Associate Health Minister Peter Dunne today signalled the Government will tighten up its controls on synthetic "cannabinoid" substances.
Products such as "Spice", Kronic", Aroma" and "Dream", which are widely available from 'party pill' outlets, online retailers and an increasing number of dairies and convenience stores, would be illegal to sell to anyone under 18.
Restrictions on where products can be advertised and what outlets can sell them are also likely to be imposed.
Mr Dunne said the decision was made on advice from an Expert Advisory Committee on Drugs.
It had concluded synthetic substances with similar effects to cannabis should not be widely available without restrictions on their packaging marketing and sale, he said.
"I fully agree.
"The legislation will allow the Government to put in place controls to prevent the sale of these products to young people, aggressive marketing and generally cut their widespread availability.
Mr Dunne said all synthetic substances with "cannabinomimetic effects" would be restricted under the Misuse of Drugs Amendment Act 2005.
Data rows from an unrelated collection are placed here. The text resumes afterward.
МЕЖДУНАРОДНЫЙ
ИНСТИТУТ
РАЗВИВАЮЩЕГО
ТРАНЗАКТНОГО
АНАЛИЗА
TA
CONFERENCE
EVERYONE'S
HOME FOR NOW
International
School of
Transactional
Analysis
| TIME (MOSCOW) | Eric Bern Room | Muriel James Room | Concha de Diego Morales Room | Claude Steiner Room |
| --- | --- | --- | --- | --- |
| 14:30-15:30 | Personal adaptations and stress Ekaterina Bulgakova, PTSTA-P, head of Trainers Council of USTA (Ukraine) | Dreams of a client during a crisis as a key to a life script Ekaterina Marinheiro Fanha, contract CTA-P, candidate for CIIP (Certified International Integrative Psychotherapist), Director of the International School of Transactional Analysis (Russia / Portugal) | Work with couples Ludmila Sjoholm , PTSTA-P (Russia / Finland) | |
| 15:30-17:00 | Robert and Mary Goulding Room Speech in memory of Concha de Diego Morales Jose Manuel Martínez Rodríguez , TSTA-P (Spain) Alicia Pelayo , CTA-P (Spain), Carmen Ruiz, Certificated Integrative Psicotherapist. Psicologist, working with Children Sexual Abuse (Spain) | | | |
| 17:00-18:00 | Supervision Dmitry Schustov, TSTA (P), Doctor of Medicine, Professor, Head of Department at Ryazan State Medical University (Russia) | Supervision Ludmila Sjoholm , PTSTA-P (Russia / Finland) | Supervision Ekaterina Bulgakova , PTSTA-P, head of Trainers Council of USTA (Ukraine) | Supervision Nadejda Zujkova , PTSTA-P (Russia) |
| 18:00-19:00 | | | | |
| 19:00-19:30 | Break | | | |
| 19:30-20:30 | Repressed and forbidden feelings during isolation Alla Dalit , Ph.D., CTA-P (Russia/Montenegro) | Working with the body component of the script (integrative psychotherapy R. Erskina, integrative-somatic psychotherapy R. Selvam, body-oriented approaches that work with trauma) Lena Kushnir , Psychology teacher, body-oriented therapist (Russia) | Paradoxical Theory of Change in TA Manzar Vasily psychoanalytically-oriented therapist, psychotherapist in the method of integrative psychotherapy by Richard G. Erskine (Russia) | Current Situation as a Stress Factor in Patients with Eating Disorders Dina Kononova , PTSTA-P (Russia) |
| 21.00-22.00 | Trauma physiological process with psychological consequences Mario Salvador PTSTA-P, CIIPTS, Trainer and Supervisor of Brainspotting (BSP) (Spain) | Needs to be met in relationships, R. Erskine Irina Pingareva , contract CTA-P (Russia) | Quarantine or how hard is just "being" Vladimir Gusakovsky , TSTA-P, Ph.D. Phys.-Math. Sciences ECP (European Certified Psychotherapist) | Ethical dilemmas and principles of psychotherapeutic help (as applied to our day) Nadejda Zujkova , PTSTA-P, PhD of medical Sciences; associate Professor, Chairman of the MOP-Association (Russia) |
An amendment Act, which allows hazardous substances to also be classified as restricted substances must be passed for that to happen, he said.
The bill is currently before Parliament awaiting its second reading.
"In the meantime, I am putting traders in these products on notice that it is irresponsible to market, sell or offer to sell to anyone under the age of 18.
"My advice for anyone considering using any unregulated substance is to avoid them completely."
Cannabinoid products are identified as 'herbal smoking blends' or 'legal highs'.
The products contain vegetable matter that has been treated with synthetic substances so they produce psychoactive effects similar to those of cannabis when smokes.